Ken Brondell Jr. of Canyon Country, Calif., said whatever short time it does take and the fact that each clip contains fewer bullets can make a difference.

``If it would save one life ... obviously the law is worth it,'' said Brondell, whose sister, Los Angeles Police Officer Christy Brondell Hamilton, was killed Feb. 18 when a teen-ager fired an assault-style weapon through the door of her squad car.

Seven victims of gun violence who testified favored the bill. Three were opposed.

At the White House, President Clinton threw his weight behind the bill, which would spare 650 listed sporting firearms from the ban.

During a Rose Garden ceremony with crime victims, the president held aloft an AR-15 automatic rifle. ``These weapons were designed for the battlefield, not the streets of America,'' he said.

Grim-faced, Clinton eyed the long, black weapon and criticized the House for so long resisting such legislation.

``Who are we trying to kid?'' he asked. ``There is an air of unreality about this debate.''

Stephen Sposato - whose wife, Jody, was among eight people slain July 1, 1993, when a gunman invaded a San Francisco law firm with an assault weapon - emphatically supported the ban.

``How long must the parade of amputee families be?'' he asked, at the House hearing. ``How long must the march of the participants be, the mourners and maimed? How long, before our government takes action?''

The Senate passed an identical ban last November as part of its crime bill. The House passed a crime bill last week without voting on the gun ban.

Rep. Charles Schumer, D-N.Y., subcommittee chairman, said he believes 15 to 20 more votes are needed for passage of a separate ban bill in the House, which never has supported any ban on assault-style weapons.

In the audience, prepared to help push the bill, was former Rep. John Anderson, R-Ill., a one-time presidential candidate.

``I have long been convinced that one of the principal components of the crime emergency we have in American today is because of the flood of guns,'' Anderson said in an interview. ``None is more vicious or more unnecessary than these assault weapons.''

Jacquie Miller - shot four times during a co-worker's 1989 attack with an AK-47 assault-style weapon at the Standard Gravure Printing Co. in Louisville, Ky. - opposes the ban.

``It completely enrages me that my tragedy is being used against me to deny me and all the law-abiding citizens of this country the right to the firearm of our choosing,'' Miller said.

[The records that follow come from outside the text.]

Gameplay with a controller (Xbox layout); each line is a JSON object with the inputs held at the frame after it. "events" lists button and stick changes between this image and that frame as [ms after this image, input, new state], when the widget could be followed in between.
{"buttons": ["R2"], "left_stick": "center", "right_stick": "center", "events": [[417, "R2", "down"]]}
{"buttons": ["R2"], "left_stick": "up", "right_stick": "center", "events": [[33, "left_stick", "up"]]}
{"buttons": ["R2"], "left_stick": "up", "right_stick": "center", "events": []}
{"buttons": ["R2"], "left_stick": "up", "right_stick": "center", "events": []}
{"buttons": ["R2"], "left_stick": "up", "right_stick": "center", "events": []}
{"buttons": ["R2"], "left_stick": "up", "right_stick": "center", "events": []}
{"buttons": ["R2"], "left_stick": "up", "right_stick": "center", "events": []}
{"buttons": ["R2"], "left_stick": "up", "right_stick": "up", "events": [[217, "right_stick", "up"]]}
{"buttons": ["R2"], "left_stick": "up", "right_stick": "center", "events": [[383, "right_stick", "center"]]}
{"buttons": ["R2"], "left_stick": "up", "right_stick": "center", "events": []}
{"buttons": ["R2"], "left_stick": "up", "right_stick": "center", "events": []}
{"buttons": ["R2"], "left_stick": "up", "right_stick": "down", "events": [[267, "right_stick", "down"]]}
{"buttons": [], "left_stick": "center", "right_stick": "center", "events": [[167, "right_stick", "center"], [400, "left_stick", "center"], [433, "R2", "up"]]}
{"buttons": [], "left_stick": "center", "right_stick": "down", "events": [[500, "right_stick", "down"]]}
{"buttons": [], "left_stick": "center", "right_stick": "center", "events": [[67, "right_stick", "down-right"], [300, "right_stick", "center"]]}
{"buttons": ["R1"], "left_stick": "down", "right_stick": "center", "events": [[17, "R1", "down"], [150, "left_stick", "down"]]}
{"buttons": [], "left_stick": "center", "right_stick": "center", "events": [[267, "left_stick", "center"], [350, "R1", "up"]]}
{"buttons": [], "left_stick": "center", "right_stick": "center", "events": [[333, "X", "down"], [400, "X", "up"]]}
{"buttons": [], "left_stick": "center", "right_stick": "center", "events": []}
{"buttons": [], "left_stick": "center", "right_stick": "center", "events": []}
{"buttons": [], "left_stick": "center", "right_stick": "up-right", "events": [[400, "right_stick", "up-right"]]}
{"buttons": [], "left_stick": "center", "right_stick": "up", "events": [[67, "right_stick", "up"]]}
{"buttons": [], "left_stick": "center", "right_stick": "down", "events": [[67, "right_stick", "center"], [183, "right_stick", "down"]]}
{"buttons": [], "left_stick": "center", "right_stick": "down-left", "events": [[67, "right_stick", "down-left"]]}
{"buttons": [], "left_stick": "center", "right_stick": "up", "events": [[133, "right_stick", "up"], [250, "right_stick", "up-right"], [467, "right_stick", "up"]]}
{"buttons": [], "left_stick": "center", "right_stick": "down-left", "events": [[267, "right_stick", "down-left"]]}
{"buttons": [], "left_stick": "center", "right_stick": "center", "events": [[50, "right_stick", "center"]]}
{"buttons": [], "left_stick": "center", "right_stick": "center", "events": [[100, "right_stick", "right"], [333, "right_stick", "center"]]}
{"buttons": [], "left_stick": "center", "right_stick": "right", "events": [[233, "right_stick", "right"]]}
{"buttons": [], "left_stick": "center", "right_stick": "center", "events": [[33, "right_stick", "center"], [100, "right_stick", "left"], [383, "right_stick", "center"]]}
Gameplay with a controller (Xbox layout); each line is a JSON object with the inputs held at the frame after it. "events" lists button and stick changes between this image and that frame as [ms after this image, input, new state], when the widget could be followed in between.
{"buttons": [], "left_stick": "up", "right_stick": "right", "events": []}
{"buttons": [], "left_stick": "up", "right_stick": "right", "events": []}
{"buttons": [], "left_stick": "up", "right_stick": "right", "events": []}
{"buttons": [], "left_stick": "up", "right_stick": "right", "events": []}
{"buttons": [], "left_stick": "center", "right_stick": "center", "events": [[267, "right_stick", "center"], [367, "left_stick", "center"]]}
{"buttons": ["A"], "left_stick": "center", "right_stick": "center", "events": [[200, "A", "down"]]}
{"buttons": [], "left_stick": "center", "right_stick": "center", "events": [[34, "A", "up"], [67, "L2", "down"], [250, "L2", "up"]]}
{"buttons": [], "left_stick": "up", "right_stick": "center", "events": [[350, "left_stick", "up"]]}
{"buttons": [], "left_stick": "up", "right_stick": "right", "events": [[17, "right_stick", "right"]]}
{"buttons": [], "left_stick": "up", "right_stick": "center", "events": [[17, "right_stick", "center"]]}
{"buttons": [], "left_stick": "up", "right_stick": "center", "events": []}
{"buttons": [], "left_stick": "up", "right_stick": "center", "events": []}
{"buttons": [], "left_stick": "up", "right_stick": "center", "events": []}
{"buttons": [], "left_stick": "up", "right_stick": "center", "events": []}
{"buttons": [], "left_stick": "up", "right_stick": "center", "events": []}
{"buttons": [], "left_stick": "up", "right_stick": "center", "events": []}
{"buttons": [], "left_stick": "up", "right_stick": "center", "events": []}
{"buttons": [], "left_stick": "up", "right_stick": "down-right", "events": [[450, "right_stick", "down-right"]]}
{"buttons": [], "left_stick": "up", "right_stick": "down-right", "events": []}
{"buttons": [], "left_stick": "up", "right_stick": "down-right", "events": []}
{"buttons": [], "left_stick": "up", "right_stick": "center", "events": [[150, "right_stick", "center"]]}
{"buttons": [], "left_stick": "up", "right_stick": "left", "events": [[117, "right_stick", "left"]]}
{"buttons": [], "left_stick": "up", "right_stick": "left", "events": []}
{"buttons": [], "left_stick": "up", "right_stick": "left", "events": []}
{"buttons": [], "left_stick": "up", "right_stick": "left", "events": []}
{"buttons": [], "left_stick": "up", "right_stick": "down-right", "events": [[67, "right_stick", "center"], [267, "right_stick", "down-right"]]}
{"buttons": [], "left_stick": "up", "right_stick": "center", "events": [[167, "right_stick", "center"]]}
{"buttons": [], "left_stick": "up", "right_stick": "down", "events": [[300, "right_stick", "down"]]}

Gratia, meanwhile, said she was fed up with those offering a ``sporting purposes'' requirement for guns.

``The Second Amendment is not about duck hunting,'' she said. ``It's about our right to protect ourselves from you guys up there.''

Both said they were not National Rifle Association members, although the NRA has helped finance their speaking trips.

The NRA maintains that the way to stop gun violence is to lock up wrongdoers for a long time. But several of those opposing the ban acknowledged that their assailants had no criminal records.

Rep. F. James Sensenbrenner Jr., R-Wis., said the gun President Clinton used for hunting last year and one that would be banned by the legislation, both Benelli 12-gauge shotguns, differed only in that the latter has a pistol grip and can hold seven shells, four more than the other.

He challenged ban supporters to explain why the rules should differ.

``Any true sportsman doesn't need the extra four bullets,'' for hunting, responded Sposato.